On the other hand, the Finnish government made a unanimous decision to send arms to Ukraine, in addition to their previous “defensive” and “healthcare” supplies. Such aid included bulletproof vests, composite helmets, and stretchers, as well as the participation of the Finnish Red Cross in providing relief efforts.
For its part, the Turkish government significantly escalated its rhetoric to label the situation officially as a “war.” Furthermore, Ankara decided to implement a pact limiting Russian warships’ access to the Black Sea, as Russian warships and overall naval and hybrid forces already used the sea for an incursion on Ukraine’s southern coast. It’s important to mention however the clause exempts warships that are returning to their registered base.

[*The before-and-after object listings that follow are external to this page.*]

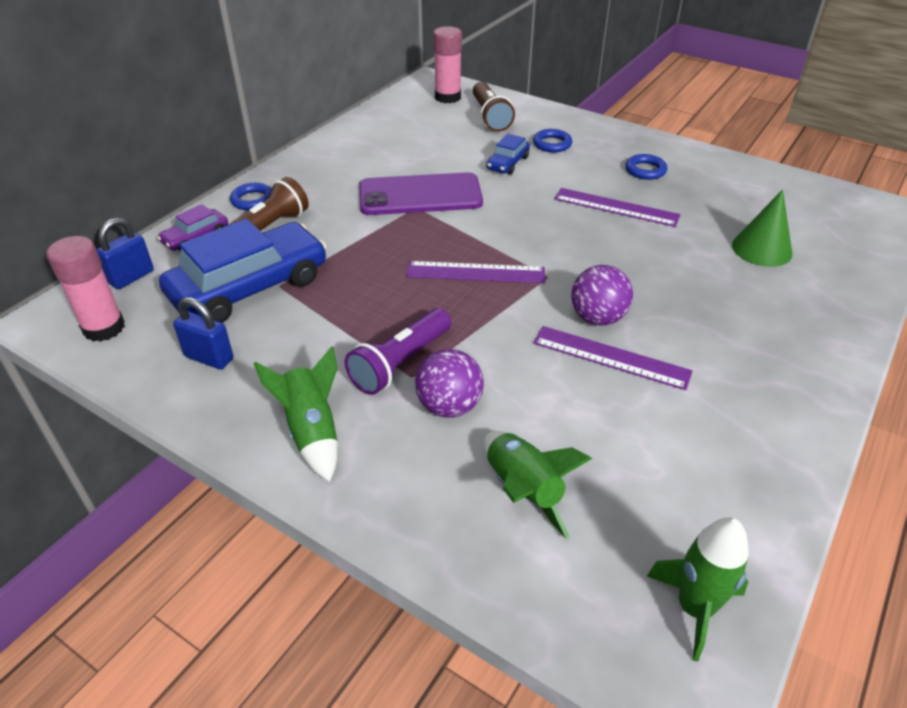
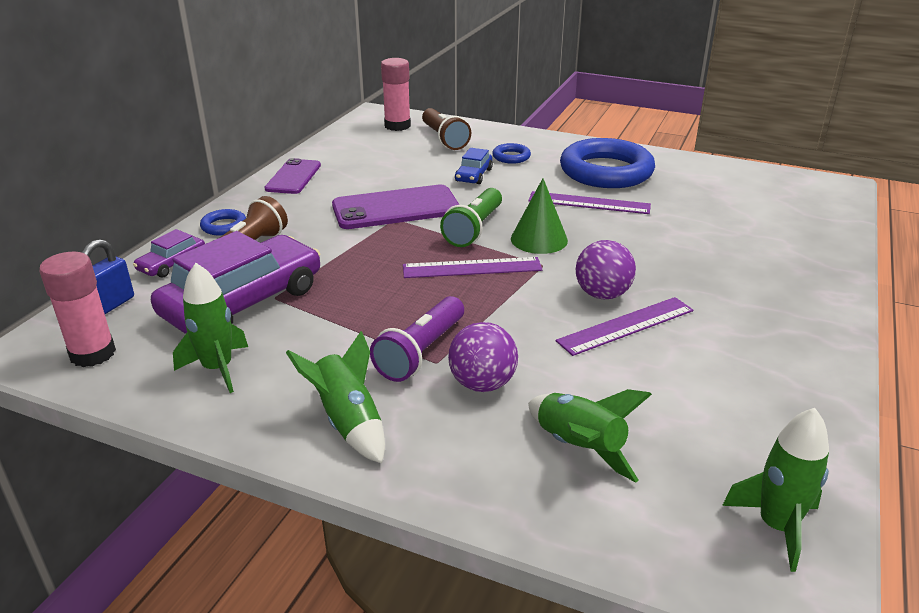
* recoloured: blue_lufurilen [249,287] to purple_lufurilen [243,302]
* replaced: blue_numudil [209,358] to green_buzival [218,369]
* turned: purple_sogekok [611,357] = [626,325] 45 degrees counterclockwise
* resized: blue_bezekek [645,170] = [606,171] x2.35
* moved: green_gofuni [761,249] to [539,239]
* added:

Kyiv Applies for EU Membership
One of the most interesting developments to follow throughout the conflict is the Ukrainian government’s application to join the European Union. In a televised speech, president Volodymyr Zelenskiy appealed to the European Union for Ukraine’s “immediate accession under a new special procedure”.
EU Foreign Policy Chief Josep Borrell cited that there are more urgent and “practical things” to consider, emphasizing that the EU has to provide an answer for the “coming hours, not for the coming years” in reference to the complex process through which a nation gains EU membership.
On a technical level, the European Union comprises a mutual defense pact—which means that if an EU member state is attacked, other members have an obligation to assist.
In all cases, there is no doubt that matters won’t de-escalate in the near future, as references to nuclear powers were already made by Russian president Vladimir Putin and the increased intervention of EU member states seems to be encouraged by their respective parliaments and authorities.
However, it’s also more adequate to assume a skeptic position with regards to the “humanitarian” attitude that such nations have postulated, especially those that were and still are silent on the war crimes and destitution witnessed in Syria, Yemen, the Uyghurs, Palestine and all places deemed “irrelevant” by “civilized” nations.